Our family lost its matriarch today. Mama Esther was 92 years old. She might tell you she was 95 or 91, but I know that she was 92. I’ll never forget that she was born in 1919. It impressed me so much when I asked her as a child. I remember thinking it was such a long time ago. She was my great-grandmother and she certainly lived up to the name.
My family is from the South, but there aren’t really any Southern Belles in my bloodline. The women in my family are tough, but they are tender and maternal at the same time. Mama Esther and Daddy Wade had a farm. Mama Esther worked right alongside the men in the fields, at least until dinnertime* when she went back home to prepare food for everyone.
*Dinner = What we call the bigger, better, slower version of lunch that is eaten in small towns in the South.
I was her first great-grandchild and my mother says that she was very proud to have found out about my birth before anyone else. Mama Esther got the call and quickly made a pig-pickin’ cake as that was my mother’s favorite. Mama Esther could always be counted on to bring something delicious to a family celebrating the birth of a baby or even mourning the death of a relative.
This week I heard a great story about just that. I’ve heard two versions with some slight variations in the details, but the gist is the same, I’ll condense the two here.
Several years ago my grandfather thought he heard the name of one of Mama Esther’s friends on the radio in the obituaries; we will call her Mary here to protect the innocent. He mentioned this to my grandmother who then called Mama Esther to say, “Have you heard that Mary died?”
Well, Mama Esther had not heard the news, but she set out to prepare some food for Mary’s family. She also called my aunt and asked her to come over so that they could visit the family together and leave the food, like the kind Southern women they are.
When they pulled into Mary’s driveway, they didn’t see many cars. This was odd as it is common for people to bring food to a family that has just experienced a loss. They assumed they were the first to arrive and got the food out of the car. They knocked on the door and no one came, so they let themselves in. When they got inside, they saw that there was no food on the table. They thought this was strange, but they decided to go ahead and put out the food that they’d brought.
Right about this time, Mary walked out of her bedroom in a nightgown! When she asked what they were doing, Mama Esther replied, “Ask Susan!” After they attempted to explain to the very un-dead Mary that they were there to leave food because they thought she had died, Mary just laughed and laughed. I’m sure Mary was glad to know that she would have such good friends when the time came. My aunt felt terrible for several days after the ordeal and of course we have all learned a lesson.
It’s a funny story and I think it captures something about Mama Esther. She was thoughtful, kind, and always up for a good laugh, even if that meant laughing at herself. She showed how thoughtful she was every day, not just on special occasions. I remember telling her that I really liked Italian sausage when I was about six years old. For the next twenty years, if she knew that I was coming to eat at her house; Italian sausage was part of the meal. She didn’t just do it for me either, she knew everyone’s favorites.
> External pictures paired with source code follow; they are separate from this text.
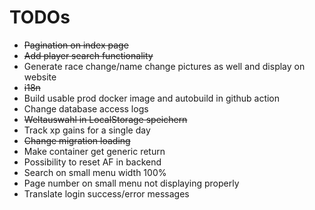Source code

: # TODOs

- ~~Pagination on index page~~
- ~~Add player search functionality~~
- Generate race change/name change pictures as well and display on website
- ~~i18n~~
- Build usable prod docker image and autobuild in github action
- Change database access logs
- ~~Weltauswahl in LocalStorage speichern~~
- Track xp gains for a single day
- ~~Change migration loading~~
- Make container get generic return
- Possibility to reset AF in backend
- Search on small menu width 100%
- Page number on small menu not displaying properly
- Translate login success/error messages
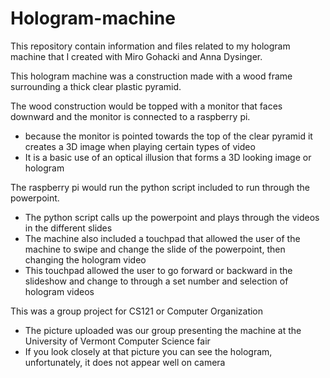 # Hologram-machine
This repository contain information and files related to my hologram machine that I created with Miro Gohacki and Anna Dysinger.


This hologram machine was a construction made with a wood frame surrounding a thick clear plastic pyramid.

The wood construction would be topped with a monitor that faces downward and the monitor is connected to a raspberry pi.
- because the monitor is pointed towards the top of the clear pyramid it creates a 3D image when playing certain types of video
- It is a basic use of an optical illusion that forms a 3D looking image or hologram

The raspberry pi would run the python script included to run through the powerpoint.
- The python script calls up the powerpoint and plays through the videos in the different slides
- The machine also included a touchpad that allowed the user of the machine to swipe and change the slide of the powerpoint, then changing the hologram video
- This touchpad allowed the user to go forward or backward in the slideshow and change to through a set number and selection of hologram videos


This was a group project for CS121 or Computer Organization
- The picture uploaded was our group presenting the machine at the University of Vermont Computer Science fair
- If you look closely at that picture you can see the hologram, unfortunately, it does not appear well on camera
I believe this may be part of the reason that Sunday dinners consisted of three different meats and about ten sides followed by a choice (or combination) of two or three desserts. The beverage, however, was non-negotiable. Everyone happily drank sweet tea.
There are so many other sweet memories that I have of her. Like the “baby biscuits” she used to make me with the left over biscuit dough and the day she gave me a flour sifter that was given to her as a wedding present over seventy years ago. I still have and use that sifter.
Before I left for Argentina I had what would be my last conversation with her. She knew I was going for a long time and as I was leaving she said, “I love you and I love all my family so much.” I felt then that she was saying goodbye. I know I’m blessed to have known Mama Esther for twenty seven years and today I’m trying to focus on that blessing. We’re all better people for having known her. I just hope she understood what she means to all of us.